La Free Party est pour une partie de la jeunesse, une porte de sortie, un moyen de se lacher librement sans contrainte extérieure, de faire la fête sur 3, 4 jours, voir plus, laissant libre court aux pulsions du corps et de l’esprit. On voit à travers ce documentaire que dès leurs débuts, les teufs sont rapidement réprimées par les autorités. Ces rassemblements de jeunes qui viennent de partout par milliers écouter du son et prendre pour la plupart des drogues, même si cela n’est pas une généralité, effrayent. Les murs d’enceintes déversant des rythmes puissants et tribaux, s’entendent à des kilomètres, inquiétant les populations aux alentours qui voient dans ces bandes de jeunes, habillés le plus souvent en treillis militaires et aux coupes hirsutes, une menace pour la tranquillité de leurs communes. Et comme le dit si bien Minh Thu « Ce qui fait peur c’est l’oisiveté ». Il y a incompréhension et conflit de génération.

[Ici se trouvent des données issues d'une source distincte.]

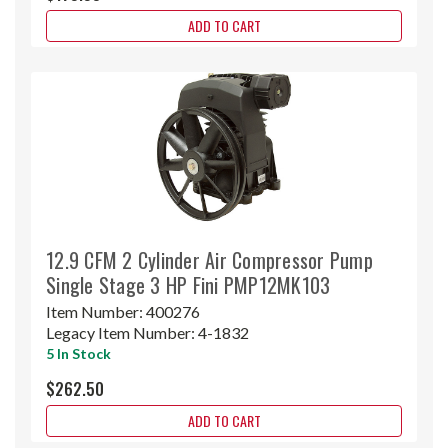
ADD TO CART
12.9 CFM 2 Cylinder Air Compressor Pump
Single Stage 3 HP Fini PMP12MK103
Item Number:
400276
Legacy Item Number:
4-1832
5 In Stock
$262.50
ADD TO CART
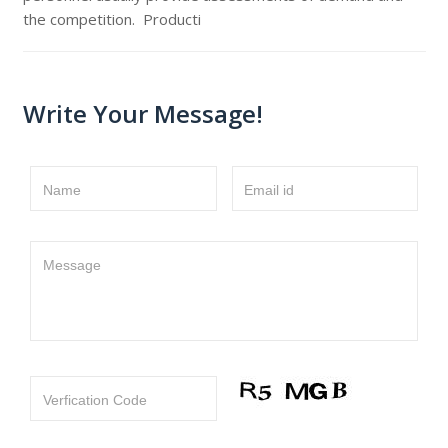
the competition. Producti
Write Your Message!
Name
Email id
Message
Verfication Code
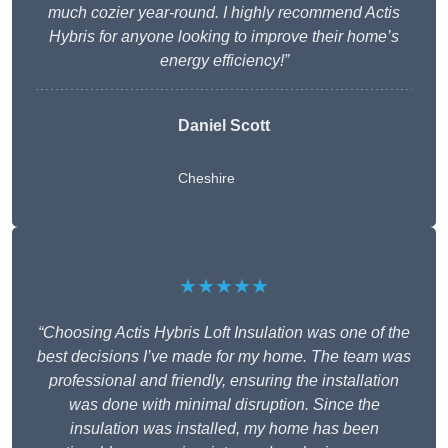
much cozier year-round. I highly recommend Actis
Hybris for anyone looking to improve their home’s
energy efficiency!”
Daniel Scott
Cheshire
★★★★★
“Choosing Actis Hybris Loft Insulation was one of the
best decisions I’ve made for my home. The team was
professional and friendly, ensuring the installation
was done with minimal disruption. Since the
insulation was installed, my home has been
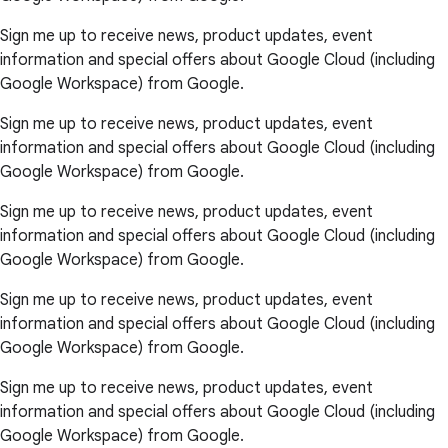
Sign me up to receive news, product updates, event
information and special offers about Google Cloud (including
Google Workspace) from Google.
Sign me up to receive news, product updates, event
information and special offers about Google Cloud (including
Google Workspace) from Google.
Sign me up to receive news, product updates, event
information and special offers about Google Cloud (including
Google Workspace) from Google.
Sign me up to receive news, product updates, event
information and special offers about Google Cloud (including
Google Workspace) from Google.
Sign me up to receive news, product updates, event
information and special offers about Google Cloud (including
Google Workspace) from Google.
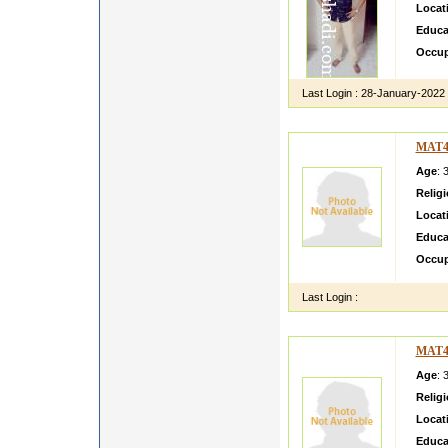
Locat
Educa
Occup
Last Login :
28-January-2022
MAT4
Age
: 
Relig
Locat
Educa
Occup
Last Login :
MAT4
Age
: 
Relig
Locat
Educa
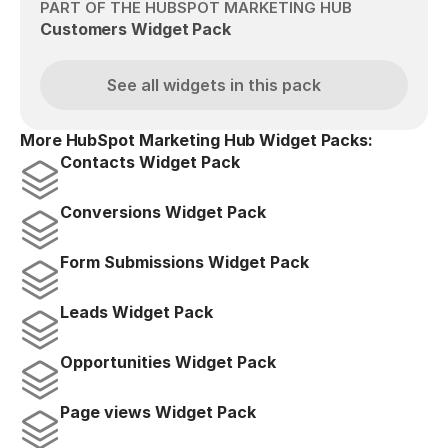
PART OF THE HUBSPOT MARKETING HUB
Customers Widget Pack
See all widgets in this pack
More HubSpot Marketing Hub Widget Packs:
Contacts Widget Pack
Conversions Widget Pack
Form Submissions Widget Pack
Leads Widget Pack
Opportunities Widget Pack
Page views Widget Pack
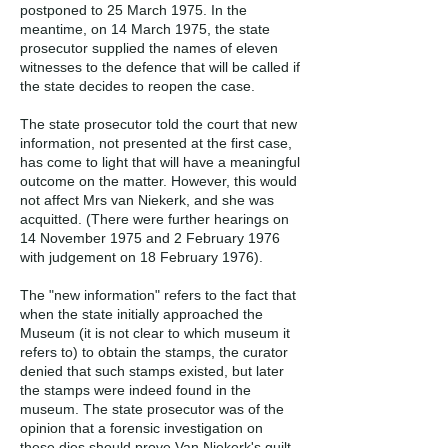
postponed to 25 March 1975. In the
meantime, on 14 March 1975, the state
prosecutor supplied the names of eleven
witnesses to the defence that will be called if
the state decides to reopen the case.
The state prosecutor told the court that new
information, not presented at the first case,
has come to light that will have a meaningful
outcome on the matter. However, this would
not affect Mrs van Niekerk, and she was
acquitted. (There were further hearings on
14 November 1975 and 2 February 1976
with judgement on 18 February 1976).
The "new information" refers to the fact that
when the state initially approached the
Museum (it is not clear to which museum it
refers to) to obtain the stamps, the curator
denied that such stamps existed, but later
the stamps were indeed found in the
museum. The state prosecutor was of the
opinion that a forensic investigation on
these dies should prove Van Niekerk's guilt.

11 ans après, que reste-t-il de l’esprit des free, comment ont-elles évolué ? Quel regard portent les acteurs de l’époque ? Un début de réponse est donnée avec le deuxième film, Raver 2.0, qui donne la parole à des artistes comme Crystal Distortion, Cyberskum, Babylon Joke… Le constat n’est pas forcément des plus positifs, l’idée d’offrir une autre alternative de vie, n’ayant pas abouti. Les autorités entre temps ont mis la main sur les fêtes en donnant à certaines la permission de se dérouler, les Sarkovals. Celles qui continuent d’exister de façon underground, se sont faites moins nombreuses et le son s’est uniformisé, pour devenir quasiment hardtek. Comme le dit Crystal Distortion, Il y a eu message, mais ça n’a pas été le même message pour tout le monde.
A travers, les deux documentaires de Serial Raver, un pan de l’histoire de la scène free party est montrée telle quelle a été et ce qu’elle est devenue aujourd’hui. Quelque chose de mercantile. L’humain est comme ça. La musique électronique est rentrée dans les mœurs, elle illustre les jingles pubs, les journaux télévisés…., la Techno Parade défile chaque année, mais pourtant il continue d’exister une certaine méfiance vis à vis de ce mouvement, qui a pourtant prouvé son ouverture d’esprit, et qui tombera peut-être grâce à ces deux documentaires.
On attend de voir ce que cela va pouvoir devenir. La réponse dans dix ans.